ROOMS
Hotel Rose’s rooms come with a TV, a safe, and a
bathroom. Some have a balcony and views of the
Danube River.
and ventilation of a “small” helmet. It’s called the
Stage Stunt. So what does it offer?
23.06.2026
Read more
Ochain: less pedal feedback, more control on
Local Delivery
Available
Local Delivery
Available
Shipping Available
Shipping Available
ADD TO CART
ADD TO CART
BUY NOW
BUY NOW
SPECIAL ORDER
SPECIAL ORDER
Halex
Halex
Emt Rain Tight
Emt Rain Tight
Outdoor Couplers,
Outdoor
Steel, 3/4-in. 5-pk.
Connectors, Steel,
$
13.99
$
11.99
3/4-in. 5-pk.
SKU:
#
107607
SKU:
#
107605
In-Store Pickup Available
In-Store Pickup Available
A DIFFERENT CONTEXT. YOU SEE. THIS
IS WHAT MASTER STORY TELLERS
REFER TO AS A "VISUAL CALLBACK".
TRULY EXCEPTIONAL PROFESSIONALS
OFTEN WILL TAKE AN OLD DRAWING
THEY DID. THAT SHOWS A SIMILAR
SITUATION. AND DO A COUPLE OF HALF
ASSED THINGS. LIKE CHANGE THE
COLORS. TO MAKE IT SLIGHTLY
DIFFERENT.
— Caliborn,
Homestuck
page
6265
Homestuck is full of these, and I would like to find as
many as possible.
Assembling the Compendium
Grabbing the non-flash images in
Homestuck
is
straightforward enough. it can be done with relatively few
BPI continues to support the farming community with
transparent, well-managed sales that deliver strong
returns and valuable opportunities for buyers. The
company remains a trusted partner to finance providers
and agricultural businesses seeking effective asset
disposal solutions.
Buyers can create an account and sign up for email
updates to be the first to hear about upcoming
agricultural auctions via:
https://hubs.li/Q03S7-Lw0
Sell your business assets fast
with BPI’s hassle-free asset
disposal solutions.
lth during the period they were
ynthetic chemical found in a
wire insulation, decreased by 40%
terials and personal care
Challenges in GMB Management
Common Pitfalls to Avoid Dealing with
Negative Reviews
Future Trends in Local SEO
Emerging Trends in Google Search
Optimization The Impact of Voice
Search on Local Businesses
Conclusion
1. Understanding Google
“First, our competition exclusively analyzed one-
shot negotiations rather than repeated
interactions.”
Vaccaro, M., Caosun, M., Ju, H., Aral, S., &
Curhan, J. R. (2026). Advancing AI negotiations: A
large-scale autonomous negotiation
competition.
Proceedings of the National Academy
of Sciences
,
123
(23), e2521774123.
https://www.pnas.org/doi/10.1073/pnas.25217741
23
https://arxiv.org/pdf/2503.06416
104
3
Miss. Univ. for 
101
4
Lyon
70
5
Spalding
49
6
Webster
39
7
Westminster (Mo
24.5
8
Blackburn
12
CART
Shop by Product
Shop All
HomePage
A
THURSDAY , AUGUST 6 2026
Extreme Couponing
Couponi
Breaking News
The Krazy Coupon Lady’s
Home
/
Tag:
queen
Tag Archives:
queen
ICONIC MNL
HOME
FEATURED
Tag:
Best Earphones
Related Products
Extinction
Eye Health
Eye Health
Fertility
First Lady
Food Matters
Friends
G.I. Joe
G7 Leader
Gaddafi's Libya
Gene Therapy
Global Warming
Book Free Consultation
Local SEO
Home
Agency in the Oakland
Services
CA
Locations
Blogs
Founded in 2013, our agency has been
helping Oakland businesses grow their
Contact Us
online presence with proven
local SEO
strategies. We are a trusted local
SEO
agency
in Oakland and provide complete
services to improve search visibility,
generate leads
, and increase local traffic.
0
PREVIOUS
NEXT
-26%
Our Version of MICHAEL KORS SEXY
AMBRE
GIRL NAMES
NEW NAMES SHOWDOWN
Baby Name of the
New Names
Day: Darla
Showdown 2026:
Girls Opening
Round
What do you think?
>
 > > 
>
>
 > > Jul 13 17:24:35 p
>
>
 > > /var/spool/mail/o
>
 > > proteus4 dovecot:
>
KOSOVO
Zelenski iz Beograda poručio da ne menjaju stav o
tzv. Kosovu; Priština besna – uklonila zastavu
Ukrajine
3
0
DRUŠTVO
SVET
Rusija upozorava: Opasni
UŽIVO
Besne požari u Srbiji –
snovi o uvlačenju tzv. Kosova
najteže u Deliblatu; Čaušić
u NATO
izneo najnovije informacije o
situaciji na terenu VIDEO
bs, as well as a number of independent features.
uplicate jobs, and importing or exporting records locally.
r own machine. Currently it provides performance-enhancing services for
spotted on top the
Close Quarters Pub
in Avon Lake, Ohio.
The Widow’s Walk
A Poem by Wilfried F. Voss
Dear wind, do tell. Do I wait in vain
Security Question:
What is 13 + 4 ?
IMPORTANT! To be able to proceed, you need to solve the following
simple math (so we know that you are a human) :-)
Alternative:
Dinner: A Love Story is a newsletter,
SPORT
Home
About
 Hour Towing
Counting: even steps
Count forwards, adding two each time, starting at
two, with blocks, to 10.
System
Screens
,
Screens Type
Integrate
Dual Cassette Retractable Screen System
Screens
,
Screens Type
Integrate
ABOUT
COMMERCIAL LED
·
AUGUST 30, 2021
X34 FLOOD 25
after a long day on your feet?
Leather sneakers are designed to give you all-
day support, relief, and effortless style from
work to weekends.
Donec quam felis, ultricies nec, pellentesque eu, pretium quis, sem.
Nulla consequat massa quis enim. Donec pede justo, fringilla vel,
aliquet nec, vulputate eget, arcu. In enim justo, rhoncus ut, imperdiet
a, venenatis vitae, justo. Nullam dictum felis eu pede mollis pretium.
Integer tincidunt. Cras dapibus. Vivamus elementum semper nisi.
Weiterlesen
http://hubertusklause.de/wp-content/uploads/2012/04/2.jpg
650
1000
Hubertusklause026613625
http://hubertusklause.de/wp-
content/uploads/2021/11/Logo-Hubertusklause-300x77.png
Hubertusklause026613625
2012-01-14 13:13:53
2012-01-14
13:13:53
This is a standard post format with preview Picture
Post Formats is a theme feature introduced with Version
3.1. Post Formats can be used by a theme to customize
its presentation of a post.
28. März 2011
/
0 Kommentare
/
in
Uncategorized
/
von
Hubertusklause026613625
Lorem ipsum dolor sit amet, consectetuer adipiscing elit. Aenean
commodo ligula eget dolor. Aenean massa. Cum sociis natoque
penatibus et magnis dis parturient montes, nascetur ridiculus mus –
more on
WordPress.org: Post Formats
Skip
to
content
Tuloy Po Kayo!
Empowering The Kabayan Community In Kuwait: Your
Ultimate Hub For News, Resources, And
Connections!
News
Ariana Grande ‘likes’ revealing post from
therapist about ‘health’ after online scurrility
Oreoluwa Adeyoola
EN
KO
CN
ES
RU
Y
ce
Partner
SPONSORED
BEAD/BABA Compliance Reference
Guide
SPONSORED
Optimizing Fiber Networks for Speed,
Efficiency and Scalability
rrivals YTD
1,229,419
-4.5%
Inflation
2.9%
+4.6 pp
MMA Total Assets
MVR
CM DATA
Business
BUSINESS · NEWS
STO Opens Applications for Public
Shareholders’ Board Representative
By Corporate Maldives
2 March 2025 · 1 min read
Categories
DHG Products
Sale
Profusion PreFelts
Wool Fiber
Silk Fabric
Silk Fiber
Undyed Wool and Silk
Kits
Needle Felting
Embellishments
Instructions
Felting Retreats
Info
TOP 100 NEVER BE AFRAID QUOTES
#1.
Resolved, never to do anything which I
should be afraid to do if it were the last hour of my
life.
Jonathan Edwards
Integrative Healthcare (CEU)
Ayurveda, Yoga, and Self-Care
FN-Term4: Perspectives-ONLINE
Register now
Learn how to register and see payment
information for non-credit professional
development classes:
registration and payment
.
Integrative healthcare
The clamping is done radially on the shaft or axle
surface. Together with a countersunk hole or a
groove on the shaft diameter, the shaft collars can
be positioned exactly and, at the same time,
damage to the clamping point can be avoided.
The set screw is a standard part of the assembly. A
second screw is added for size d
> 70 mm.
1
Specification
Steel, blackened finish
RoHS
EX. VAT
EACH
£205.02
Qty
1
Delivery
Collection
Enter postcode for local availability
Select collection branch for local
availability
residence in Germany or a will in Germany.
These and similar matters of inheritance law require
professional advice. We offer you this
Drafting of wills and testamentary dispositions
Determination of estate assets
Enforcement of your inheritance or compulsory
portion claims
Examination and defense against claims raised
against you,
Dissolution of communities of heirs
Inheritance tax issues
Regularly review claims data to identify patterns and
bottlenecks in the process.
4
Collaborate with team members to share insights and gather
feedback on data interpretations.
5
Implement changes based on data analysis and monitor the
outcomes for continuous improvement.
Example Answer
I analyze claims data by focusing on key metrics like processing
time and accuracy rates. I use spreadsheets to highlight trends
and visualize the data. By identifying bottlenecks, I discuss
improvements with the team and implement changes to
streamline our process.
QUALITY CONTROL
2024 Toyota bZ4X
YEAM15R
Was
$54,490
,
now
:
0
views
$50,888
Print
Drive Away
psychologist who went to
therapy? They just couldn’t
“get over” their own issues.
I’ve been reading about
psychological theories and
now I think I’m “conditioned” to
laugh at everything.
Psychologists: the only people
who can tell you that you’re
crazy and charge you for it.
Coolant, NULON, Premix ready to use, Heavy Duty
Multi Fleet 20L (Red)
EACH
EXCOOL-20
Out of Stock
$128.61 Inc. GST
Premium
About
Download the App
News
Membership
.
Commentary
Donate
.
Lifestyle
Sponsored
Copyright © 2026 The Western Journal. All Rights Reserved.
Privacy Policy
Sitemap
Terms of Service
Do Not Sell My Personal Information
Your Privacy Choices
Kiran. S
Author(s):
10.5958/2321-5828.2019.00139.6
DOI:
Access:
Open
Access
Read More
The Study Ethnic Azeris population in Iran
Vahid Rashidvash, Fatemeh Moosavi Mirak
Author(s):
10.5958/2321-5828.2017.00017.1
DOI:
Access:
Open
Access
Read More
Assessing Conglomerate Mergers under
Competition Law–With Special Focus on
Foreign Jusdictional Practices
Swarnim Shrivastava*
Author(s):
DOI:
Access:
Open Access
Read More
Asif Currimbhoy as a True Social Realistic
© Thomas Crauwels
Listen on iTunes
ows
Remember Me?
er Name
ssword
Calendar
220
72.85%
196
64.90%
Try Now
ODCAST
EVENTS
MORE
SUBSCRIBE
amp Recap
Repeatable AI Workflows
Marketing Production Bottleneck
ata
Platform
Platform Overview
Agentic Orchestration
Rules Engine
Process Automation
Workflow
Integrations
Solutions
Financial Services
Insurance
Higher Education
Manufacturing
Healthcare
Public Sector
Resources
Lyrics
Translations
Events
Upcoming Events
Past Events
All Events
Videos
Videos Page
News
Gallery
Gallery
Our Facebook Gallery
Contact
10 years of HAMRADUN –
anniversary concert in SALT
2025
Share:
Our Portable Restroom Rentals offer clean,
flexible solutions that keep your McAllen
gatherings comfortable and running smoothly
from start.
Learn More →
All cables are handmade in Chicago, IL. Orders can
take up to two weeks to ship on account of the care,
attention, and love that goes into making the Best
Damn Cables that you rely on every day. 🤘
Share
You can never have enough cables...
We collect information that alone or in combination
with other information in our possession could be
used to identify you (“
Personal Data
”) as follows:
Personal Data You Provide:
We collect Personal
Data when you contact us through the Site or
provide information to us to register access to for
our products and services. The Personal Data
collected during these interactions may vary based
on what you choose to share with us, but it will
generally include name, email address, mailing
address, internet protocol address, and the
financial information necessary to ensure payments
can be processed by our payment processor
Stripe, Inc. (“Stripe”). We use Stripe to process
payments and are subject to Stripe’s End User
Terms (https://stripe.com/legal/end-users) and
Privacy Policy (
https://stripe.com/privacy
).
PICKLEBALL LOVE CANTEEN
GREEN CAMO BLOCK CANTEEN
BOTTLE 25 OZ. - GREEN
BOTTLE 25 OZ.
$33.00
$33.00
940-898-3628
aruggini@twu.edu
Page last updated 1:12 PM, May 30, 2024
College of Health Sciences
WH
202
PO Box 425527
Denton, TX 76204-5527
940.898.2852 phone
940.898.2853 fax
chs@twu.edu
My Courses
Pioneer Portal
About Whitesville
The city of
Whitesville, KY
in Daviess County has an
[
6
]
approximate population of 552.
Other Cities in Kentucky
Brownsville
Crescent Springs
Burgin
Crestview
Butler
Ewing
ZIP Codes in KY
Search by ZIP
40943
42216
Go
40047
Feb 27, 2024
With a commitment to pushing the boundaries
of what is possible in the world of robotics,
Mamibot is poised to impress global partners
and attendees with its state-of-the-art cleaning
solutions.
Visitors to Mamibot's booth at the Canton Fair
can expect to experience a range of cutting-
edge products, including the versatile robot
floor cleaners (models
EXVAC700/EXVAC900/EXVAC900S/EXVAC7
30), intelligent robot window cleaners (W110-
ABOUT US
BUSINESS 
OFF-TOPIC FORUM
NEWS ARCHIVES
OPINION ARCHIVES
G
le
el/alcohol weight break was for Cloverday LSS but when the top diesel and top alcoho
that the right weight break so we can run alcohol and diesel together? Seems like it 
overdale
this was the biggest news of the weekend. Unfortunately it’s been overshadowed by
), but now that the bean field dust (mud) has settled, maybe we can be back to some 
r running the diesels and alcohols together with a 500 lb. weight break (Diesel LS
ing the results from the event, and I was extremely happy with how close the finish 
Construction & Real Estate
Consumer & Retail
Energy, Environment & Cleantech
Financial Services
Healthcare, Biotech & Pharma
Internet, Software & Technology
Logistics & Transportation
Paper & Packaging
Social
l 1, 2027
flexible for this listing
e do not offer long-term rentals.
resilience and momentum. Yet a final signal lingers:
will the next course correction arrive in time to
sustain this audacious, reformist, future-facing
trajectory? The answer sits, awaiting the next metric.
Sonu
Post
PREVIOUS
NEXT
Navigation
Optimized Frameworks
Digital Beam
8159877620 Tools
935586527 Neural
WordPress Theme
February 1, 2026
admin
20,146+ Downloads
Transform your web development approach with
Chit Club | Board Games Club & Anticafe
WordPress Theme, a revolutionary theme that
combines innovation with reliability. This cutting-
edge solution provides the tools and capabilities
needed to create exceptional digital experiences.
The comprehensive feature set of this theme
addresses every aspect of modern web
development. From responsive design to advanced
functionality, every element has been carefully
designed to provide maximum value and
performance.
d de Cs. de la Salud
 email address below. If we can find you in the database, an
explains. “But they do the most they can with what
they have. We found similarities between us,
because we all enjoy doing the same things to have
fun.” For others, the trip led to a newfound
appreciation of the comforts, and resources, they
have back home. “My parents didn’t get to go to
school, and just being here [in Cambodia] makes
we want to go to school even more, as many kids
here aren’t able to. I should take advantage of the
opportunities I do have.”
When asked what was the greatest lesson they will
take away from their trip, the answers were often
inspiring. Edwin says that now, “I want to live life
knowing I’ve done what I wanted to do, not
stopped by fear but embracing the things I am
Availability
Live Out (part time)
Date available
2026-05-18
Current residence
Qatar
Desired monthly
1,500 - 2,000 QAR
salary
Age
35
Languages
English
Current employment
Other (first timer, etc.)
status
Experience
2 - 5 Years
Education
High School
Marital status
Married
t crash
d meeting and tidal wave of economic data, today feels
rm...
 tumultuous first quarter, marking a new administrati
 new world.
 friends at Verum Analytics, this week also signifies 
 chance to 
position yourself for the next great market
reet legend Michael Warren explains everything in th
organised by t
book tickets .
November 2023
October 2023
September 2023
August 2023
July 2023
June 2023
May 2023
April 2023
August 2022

◆ ◆ ◆ ◆ ◆ ◆ ◆

Task prompt
Please copy word for word every line of the data, from the very first line up to and including the line with "Negative Reviews".

Problem solution
ROOMS
Hotel Rose’s rooms come with a TV, a safe, and a
bathroom. Some have a balcony and views of the
Danube River.
and ventilation of a “small” helmet. It’s called the
Stage Stunt. So what does it offer?
23.06.2026
Read more
Ochain: less pedal feedback, more control on
Local Delivery
Available
Local Delivery
Available
Shipping Available
Shipping Available
ADD TO CART
ADD TO CART
BUY NOW
BUY NOW
SPECIAL ORDER
SPECIAL ORDER
Halex
Halex
Emt Rain Tight
Emt Rain Tight
Outdoor Couplers,
Outdoor
Steel, 3/4-in. 5-pk.
Connectors, Steel,
$
13.99
$
11.99
3/4-in. 5-pk.
SKU:
#
107607
SKU:
#
107605
In-Store Pickup Available
In-Store Pickup Available
A DIFFERENT CONTEXT. YOU SEE. THIS
IS WHAT MASTER STORY TELLERS
REFER TO AS A "VISUAL CALLBACK".
TRULY EXCEPTIONAL PROFESSIONALS
OFTEN WILL TAKE AN OLD DRAWING
THEY DID. THAT SHOWS A SIMILAR
SITUATION. AND DO A COUPLE OF HALF
ASSED THINGS. LIKE CHANGE THE
COLORS. TO MAKE IT SLIGHTLY
DIFFERENT.
— Caliborn,
Homestuck
page
6265
Homestuck is full of these, and I would like to find as
many as possible.
Assembling the Compendium
Grabbing the non-flash images in
Homestuck
is
straightforward enough. it can be done with relatively few
BPI continues to support the farming community with
transparent, well-managed sales that deliver strong
returns and valuable opportunities for buyers. The
company remains a trusted partner to finance providers
and agricultural businesses seeking effective asset
disposal solutions.
Buyers can create an account and sign up for email
updates to be the first to hear about upcoming
agricultural auctions via:
https://hubs.li/Q03S7-Lw0
Sell your business assets fast
with BPI’s hassle-free asset
disposal solutions.
lth during the period they were
ynthetic chemical found in a
wire insulation, decreased by 40%
terials and personal care
Challenges in GMB Management
Common Pitfalls to Avoid Dealing with
Negative Reviews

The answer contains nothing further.